I can’t help but overhear the conversations of the staff and the frequenters: the energetic business types, the gossipers, the artists discussing their next project, the solemn ones deep in thought, and the friends catching up like the group of Pakistanis who sit outside debating and gesticulating every evening. The mothers, the fathers, the sons, the daughters. The highly successful, the down and outs. White-collar, blue-collar, grey-collar. There’s this one guy; he looks like he’s had twelve rounds with God Almighty — he’s beat. He doesn’t smile, ever. He’s missing a tooth — a canine — and his hair is always a curly, copper mess. He’s never without stubble. I’ve wondered where he goes during the day. I can’t imagine he works. I think about his life. I think about the relentlessness of life.
Then I drink my coffee.
‘Alan is dreadfully unhappy. He’s depressed,’ the woman, whose name I think is June, says. She’s wearing a light blue woollen jumper which looks over-worn, but that’s the look, apparently. She’s about fifty. She’s a smoker, and tends to leave every half-hour or so to light up; too cold to sit outside. ‘I’m telling you, Jean, I’m worried.’
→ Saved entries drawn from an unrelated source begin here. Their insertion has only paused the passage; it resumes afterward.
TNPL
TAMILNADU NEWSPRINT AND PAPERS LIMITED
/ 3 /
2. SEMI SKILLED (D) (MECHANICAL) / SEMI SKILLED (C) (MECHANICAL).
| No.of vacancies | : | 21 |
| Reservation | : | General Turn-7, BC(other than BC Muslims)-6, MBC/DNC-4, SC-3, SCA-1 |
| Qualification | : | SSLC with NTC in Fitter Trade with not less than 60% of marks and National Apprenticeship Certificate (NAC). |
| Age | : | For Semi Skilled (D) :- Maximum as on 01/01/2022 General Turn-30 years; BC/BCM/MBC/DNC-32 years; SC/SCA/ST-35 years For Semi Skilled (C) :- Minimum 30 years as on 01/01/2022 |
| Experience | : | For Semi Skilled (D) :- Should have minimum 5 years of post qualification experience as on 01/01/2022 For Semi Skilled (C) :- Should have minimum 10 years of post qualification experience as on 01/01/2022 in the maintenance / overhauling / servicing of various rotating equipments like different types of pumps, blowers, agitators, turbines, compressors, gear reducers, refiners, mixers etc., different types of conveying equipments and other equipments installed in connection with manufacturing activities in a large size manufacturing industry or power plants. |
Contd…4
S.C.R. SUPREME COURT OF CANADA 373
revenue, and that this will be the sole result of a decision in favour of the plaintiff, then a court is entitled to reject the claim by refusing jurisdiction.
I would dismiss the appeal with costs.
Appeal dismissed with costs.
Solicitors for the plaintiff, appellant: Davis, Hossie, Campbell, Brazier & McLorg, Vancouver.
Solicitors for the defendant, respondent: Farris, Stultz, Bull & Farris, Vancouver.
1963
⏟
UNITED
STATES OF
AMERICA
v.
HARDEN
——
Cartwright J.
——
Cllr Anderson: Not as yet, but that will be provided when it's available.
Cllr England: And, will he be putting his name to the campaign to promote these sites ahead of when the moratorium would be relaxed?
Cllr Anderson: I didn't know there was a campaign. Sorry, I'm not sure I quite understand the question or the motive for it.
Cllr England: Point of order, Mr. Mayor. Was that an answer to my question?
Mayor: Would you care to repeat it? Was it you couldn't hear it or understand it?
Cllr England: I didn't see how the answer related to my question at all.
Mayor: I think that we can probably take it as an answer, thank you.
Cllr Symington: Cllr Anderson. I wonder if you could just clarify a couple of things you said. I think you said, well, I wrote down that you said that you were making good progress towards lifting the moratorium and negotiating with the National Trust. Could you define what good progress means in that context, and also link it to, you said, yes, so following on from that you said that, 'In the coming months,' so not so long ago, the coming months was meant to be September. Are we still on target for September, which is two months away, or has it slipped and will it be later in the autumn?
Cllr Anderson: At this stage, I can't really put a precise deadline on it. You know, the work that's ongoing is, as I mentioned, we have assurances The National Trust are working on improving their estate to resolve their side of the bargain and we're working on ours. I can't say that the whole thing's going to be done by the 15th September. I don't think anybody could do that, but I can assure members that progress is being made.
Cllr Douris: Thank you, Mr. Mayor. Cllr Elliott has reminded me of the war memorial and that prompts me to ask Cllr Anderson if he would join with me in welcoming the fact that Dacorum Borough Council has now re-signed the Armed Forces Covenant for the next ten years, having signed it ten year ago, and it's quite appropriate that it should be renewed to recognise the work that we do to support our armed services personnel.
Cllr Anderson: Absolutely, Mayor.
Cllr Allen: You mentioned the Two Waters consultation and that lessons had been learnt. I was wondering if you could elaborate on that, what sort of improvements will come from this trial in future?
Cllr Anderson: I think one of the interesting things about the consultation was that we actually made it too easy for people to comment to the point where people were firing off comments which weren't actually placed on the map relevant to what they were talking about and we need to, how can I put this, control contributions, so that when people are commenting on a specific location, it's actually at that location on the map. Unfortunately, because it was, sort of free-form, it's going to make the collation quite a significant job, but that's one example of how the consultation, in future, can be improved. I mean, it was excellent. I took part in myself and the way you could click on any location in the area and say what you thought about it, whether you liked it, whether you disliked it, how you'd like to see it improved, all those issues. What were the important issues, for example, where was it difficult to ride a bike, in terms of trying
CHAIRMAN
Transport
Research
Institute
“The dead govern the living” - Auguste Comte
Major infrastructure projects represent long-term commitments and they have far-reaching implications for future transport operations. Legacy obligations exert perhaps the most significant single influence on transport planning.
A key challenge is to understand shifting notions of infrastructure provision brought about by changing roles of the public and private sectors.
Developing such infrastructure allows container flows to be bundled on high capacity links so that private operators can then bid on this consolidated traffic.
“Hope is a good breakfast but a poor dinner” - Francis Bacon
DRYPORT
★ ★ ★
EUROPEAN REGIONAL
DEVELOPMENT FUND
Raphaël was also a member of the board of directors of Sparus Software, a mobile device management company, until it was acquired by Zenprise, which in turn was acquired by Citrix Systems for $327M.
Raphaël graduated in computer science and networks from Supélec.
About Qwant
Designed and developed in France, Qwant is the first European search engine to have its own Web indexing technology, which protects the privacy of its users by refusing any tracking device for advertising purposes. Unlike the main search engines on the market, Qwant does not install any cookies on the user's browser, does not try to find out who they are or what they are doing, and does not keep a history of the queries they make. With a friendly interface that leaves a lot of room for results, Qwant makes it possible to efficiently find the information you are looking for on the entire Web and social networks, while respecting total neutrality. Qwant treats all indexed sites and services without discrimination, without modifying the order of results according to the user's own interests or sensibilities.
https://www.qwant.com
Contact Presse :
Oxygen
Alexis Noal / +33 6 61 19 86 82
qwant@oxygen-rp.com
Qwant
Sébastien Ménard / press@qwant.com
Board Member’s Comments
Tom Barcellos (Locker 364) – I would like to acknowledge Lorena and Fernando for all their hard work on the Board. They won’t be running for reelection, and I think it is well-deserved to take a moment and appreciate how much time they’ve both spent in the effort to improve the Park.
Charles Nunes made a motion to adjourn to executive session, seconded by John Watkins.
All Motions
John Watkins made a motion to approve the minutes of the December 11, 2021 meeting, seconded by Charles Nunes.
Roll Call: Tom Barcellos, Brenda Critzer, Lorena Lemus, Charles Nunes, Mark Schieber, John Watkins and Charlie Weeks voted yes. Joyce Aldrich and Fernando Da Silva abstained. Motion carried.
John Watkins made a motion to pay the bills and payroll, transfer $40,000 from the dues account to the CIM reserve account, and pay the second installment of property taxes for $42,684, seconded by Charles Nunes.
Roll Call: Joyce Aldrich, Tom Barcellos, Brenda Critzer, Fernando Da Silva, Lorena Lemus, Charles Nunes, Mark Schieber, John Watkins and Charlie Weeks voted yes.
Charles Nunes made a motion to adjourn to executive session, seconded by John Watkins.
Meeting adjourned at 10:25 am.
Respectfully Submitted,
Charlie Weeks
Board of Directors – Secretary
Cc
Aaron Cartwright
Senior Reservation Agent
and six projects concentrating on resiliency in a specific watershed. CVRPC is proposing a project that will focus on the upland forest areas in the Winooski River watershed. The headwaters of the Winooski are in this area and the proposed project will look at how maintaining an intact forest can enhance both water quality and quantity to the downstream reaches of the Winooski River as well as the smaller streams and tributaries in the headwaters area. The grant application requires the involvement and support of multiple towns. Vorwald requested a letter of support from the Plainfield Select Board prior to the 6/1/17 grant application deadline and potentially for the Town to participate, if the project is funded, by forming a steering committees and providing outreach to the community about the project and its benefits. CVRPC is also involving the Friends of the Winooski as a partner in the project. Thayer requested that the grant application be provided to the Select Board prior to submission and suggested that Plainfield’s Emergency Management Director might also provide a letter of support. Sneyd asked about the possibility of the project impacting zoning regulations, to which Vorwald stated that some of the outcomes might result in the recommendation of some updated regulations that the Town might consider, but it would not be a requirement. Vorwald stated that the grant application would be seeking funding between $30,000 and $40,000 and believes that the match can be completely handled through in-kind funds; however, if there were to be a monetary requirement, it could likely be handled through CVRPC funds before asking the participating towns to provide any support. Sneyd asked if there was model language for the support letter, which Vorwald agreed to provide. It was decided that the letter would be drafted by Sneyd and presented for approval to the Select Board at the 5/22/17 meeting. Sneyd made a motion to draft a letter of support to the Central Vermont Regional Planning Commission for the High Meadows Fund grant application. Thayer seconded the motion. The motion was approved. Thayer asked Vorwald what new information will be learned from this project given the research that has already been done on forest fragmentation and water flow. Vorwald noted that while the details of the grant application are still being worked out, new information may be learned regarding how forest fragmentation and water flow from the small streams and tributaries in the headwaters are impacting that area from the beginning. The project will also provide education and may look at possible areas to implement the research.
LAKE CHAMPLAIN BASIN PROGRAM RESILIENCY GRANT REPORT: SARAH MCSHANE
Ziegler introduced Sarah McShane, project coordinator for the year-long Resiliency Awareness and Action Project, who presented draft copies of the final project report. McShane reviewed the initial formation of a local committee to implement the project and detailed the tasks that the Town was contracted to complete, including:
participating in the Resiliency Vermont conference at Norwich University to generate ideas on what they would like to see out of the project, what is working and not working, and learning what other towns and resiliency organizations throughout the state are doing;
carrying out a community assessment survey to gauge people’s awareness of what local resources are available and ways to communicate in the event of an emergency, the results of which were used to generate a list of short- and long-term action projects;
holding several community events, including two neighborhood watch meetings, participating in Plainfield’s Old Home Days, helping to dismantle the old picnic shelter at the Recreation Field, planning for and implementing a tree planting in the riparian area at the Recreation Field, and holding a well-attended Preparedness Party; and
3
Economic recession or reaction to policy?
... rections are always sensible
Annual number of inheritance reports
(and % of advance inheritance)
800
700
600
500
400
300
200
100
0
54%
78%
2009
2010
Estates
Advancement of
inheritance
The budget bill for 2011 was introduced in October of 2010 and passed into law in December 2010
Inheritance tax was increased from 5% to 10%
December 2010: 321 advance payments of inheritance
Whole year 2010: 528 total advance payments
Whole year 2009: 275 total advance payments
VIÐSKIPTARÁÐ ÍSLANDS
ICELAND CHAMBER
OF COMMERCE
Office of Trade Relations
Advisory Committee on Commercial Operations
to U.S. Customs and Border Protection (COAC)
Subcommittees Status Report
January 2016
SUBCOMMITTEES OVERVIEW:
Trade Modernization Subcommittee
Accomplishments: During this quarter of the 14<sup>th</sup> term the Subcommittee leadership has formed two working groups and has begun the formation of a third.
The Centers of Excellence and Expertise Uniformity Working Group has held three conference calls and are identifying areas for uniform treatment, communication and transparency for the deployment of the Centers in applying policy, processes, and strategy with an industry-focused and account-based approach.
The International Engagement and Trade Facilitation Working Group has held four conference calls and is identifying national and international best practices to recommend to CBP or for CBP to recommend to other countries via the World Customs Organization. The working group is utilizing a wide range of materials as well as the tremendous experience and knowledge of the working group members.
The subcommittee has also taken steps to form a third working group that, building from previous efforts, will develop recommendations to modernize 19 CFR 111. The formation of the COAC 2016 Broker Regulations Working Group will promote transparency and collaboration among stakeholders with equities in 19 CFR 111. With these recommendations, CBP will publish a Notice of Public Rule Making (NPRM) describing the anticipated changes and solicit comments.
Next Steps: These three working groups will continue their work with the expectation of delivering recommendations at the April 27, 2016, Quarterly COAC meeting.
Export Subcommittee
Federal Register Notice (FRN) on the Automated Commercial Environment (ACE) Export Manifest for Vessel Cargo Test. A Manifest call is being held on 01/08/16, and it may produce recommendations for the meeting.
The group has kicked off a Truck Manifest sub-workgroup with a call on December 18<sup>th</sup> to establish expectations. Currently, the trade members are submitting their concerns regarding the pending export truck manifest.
‘Everyone’s depressed, June. There’s nothing for them at the moment. Liam’s banging his head against the wall. He’s going mad.’
Jean sips from her cup — a mint tea. She’s wearing a striking red blouse. She’s quite attractive for her age. (I estimate she’s a few years younger than June)
‘Alan’s going to do it. I think it every night before I go to sleep and it’s the first thought I have when I wake in the morning: he’s going to do himself in. I just know it. I knock on his door every morning and peep my head in, fearing the worst. Can you imagine living with that worry? And I can’t talk to him. I can’t. Every time I try he gets so angry. This is my boy and he’s so angry with me. He’s angry with everything.’
‘He needs to move out.’
‘How can he? He can’t get a job so he can’t afford the rent. The prices are unreasonable. One thing he said the other week, he said he wanted to shoot everyone in the social welfare. The people who were queuing, the staff, he wanted to shoot all of them. I told him, this isn’t America.’
‘He’s being dramatic, June. He’s always been like that, your Alan,’ says Jean, breaking up a fruit and oat biscuit with her long, red fingernails. She dips a piece of it into her mint tea and takes a bite. She elegantly brushes her short blonde hair back with her other hand. Damn, she’s a beautiful woman. I think that if my wife looked like that approaching fifty, I’d have been dealt a good hand. But she won’t: it’s the cigarettes. No way Jean smokes. Not a chance.
‘Liam started an evening course. It’s in digital marketing.’
‘What’s that?’ asks June.
‘Marketing, but online — on the internet.’
‘I’ve never grasped the internet.’
‘It’s easy once you get the hang of it.’
‘Is Liam still seeing Nicole?’
‘No, didn’t I tell you? They broke up last month. Had a massive argument in the house. She walked out. Of course trying to find out if they’d broken up was like trying to get blood from a stone. I don’t understand it. I was never so difficult when I was his age.’
‘They’re all difficult, this generation. They don’t know how to mature. Too much handed to them, everything’s too easy. They get anything they want.’
And then they both say, at the exact same time, ‘except a job!’ and they laugh. And I think to myself, what a pair. They’re making a joke about these poor guys being out of work with no prospects, and these guys are their offspring, and they say that they’re worried, and then they joke about the perils of their children.
What a pair.
‘It’s all money worries,’ says June.
‘Money, unfortunately, equates to happiness. I don’t care what anybody says.’
June excuses herself, ‘Time for a fag,’ and then she stops and looks at Jean in a way that a mother looks at her child, ‘Oh, you look great, Jean. You always do,’ she says.
Jean smiles. She knows it, and she knows — with a great deal of satisfaction — that she looks better than her friend, and that feeling, surely, is something that money can’t buy.
June leaves and Jean smiles to herself, then sips her mint tea.